Written request
Return everything from the start of the records down to the line containing "Identify the document", copied word for word. Leave the pictures out of your answer.

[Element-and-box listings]
───
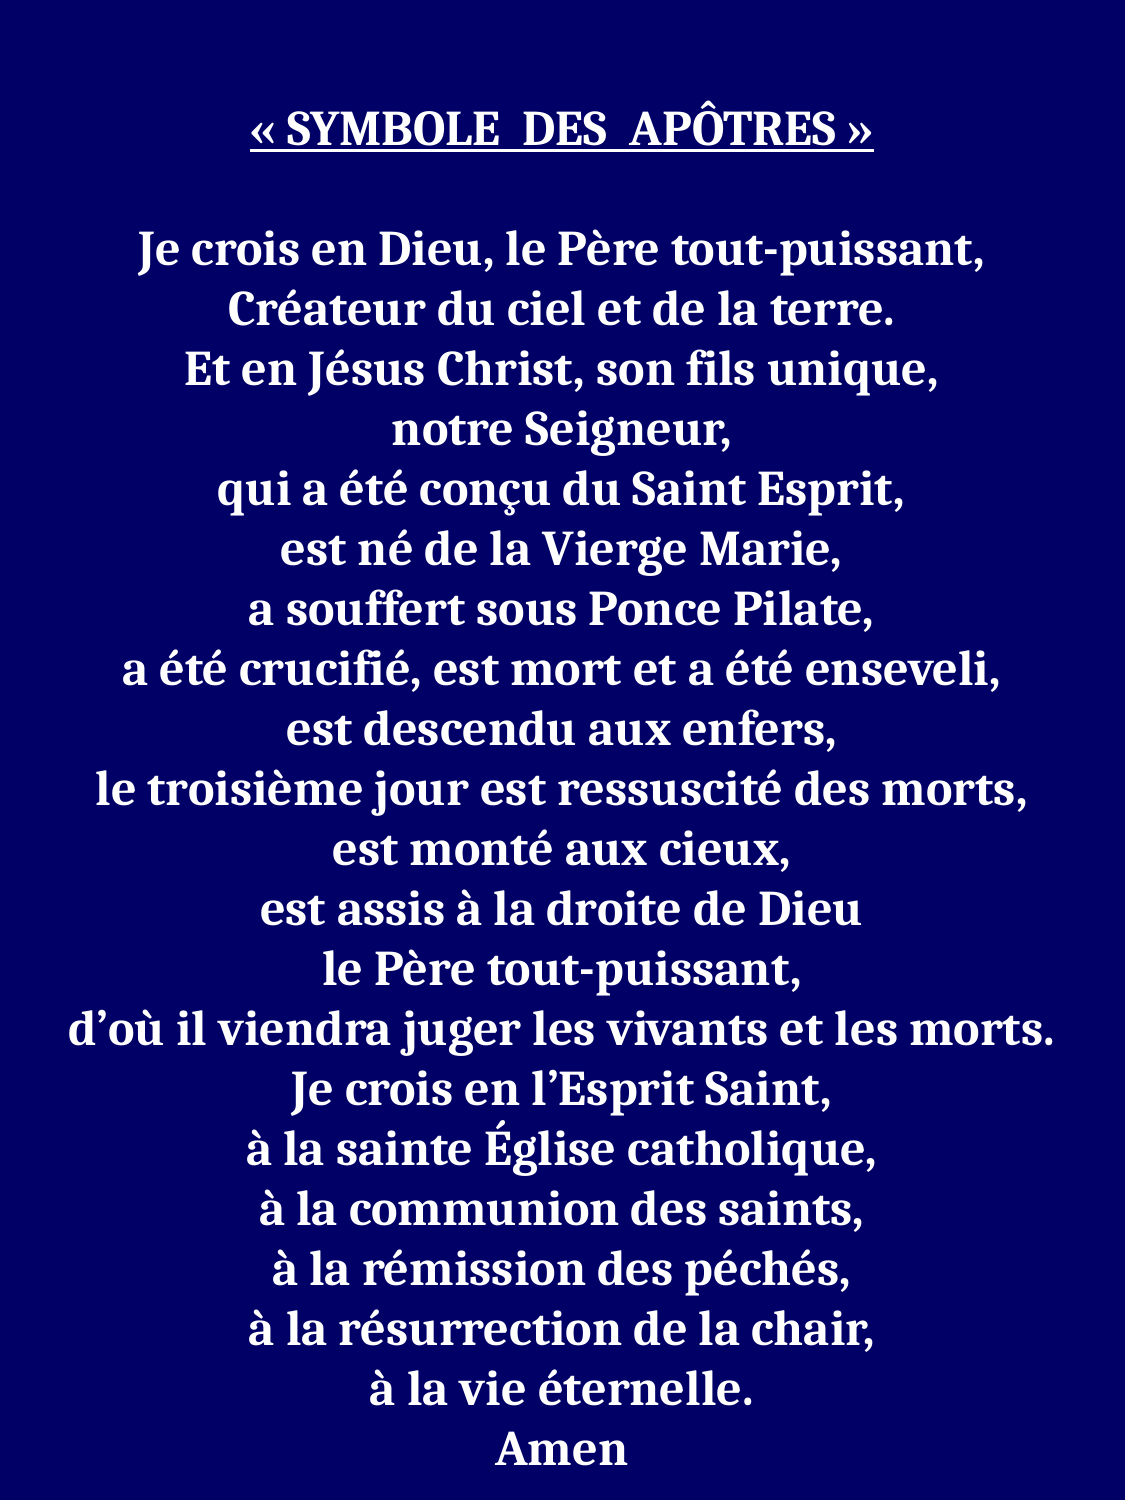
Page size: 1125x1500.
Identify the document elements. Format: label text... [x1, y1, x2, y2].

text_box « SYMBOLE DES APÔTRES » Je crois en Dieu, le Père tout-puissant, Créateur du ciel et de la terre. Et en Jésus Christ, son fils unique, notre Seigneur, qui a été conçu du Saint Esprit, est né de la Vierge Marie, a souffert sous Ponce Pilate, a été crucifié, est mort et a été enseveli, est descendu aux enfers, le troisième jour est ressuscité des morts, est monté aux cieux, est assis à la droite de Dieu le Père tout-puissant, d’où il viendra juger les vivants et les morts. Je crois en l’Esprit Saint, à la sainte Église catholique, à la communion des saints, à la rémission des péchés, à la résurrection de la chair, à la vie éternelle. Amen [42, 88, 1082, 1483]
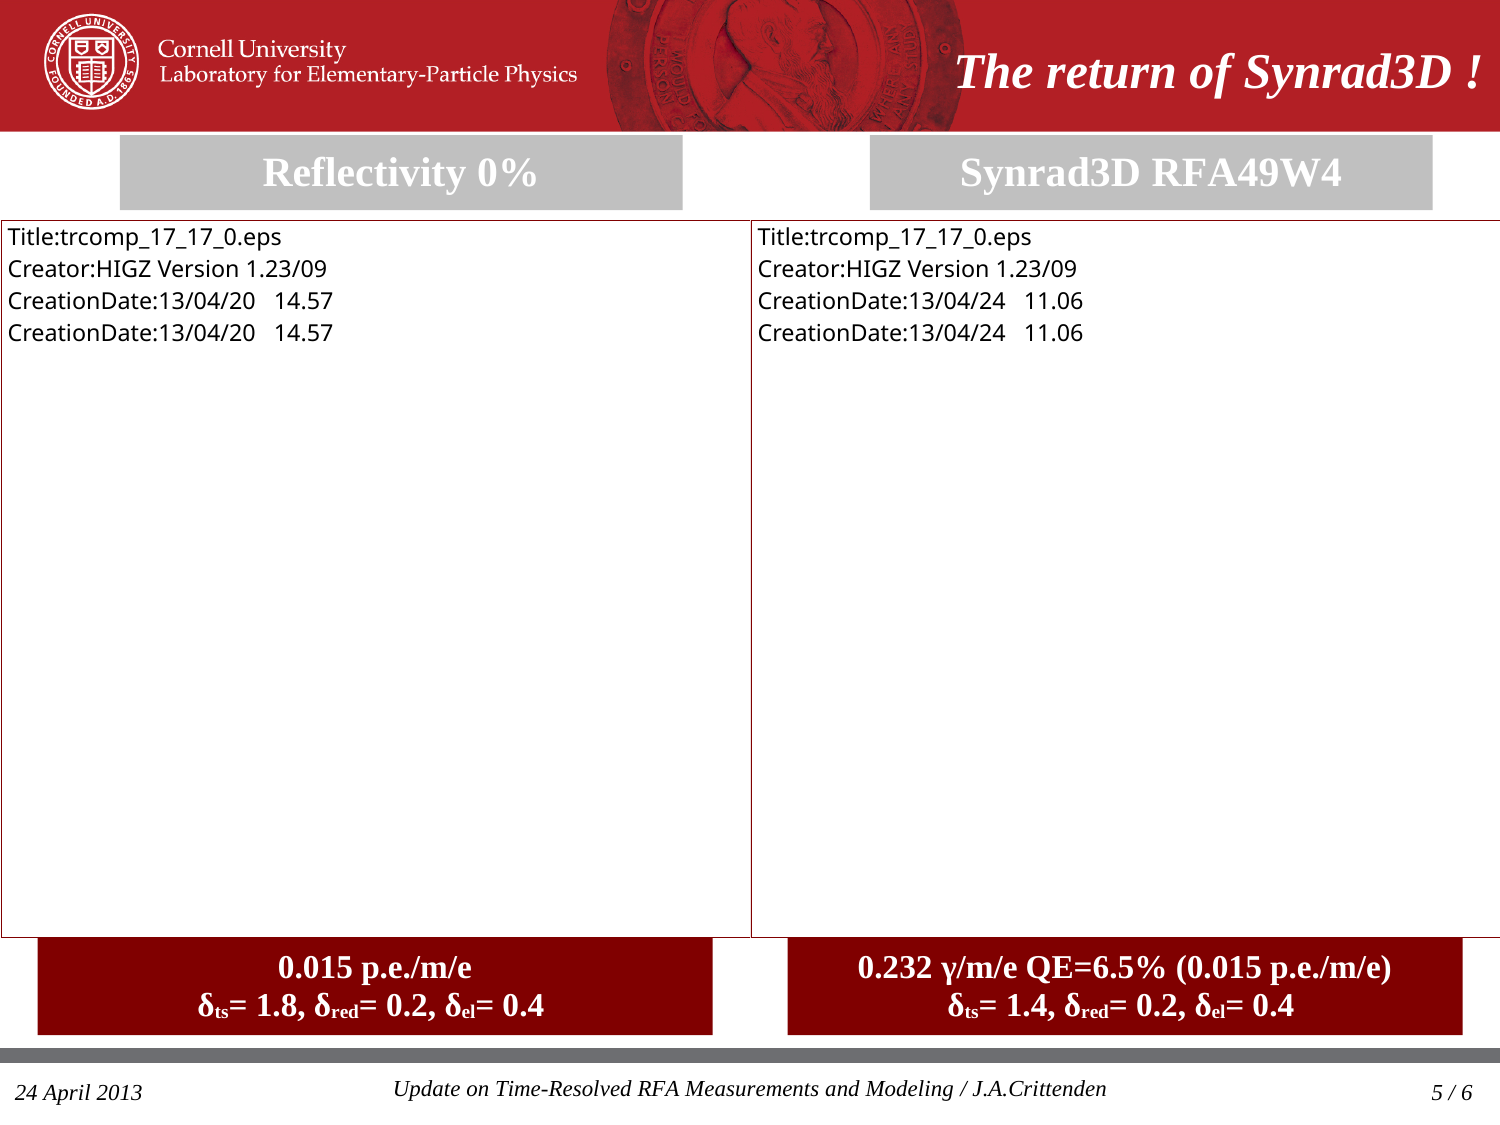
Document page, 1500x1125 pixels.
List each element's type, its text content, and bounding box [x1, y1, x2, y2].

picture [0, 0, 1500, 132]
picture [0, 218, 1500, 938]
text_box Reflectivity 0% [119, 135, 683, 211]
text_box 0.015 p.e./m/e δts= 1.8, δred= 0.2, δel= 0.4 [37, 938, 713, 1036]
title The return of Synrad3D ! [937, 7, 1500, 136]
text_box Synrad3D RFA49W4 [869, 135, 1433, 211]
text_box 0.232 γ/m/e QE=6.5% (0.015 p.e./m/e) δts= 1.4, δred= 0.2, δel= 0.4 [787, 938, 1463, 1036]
───
Exercise solution
Page size: 1125x1500.
Identify the document elements. Format: label text... [x1, y1, x2, y2].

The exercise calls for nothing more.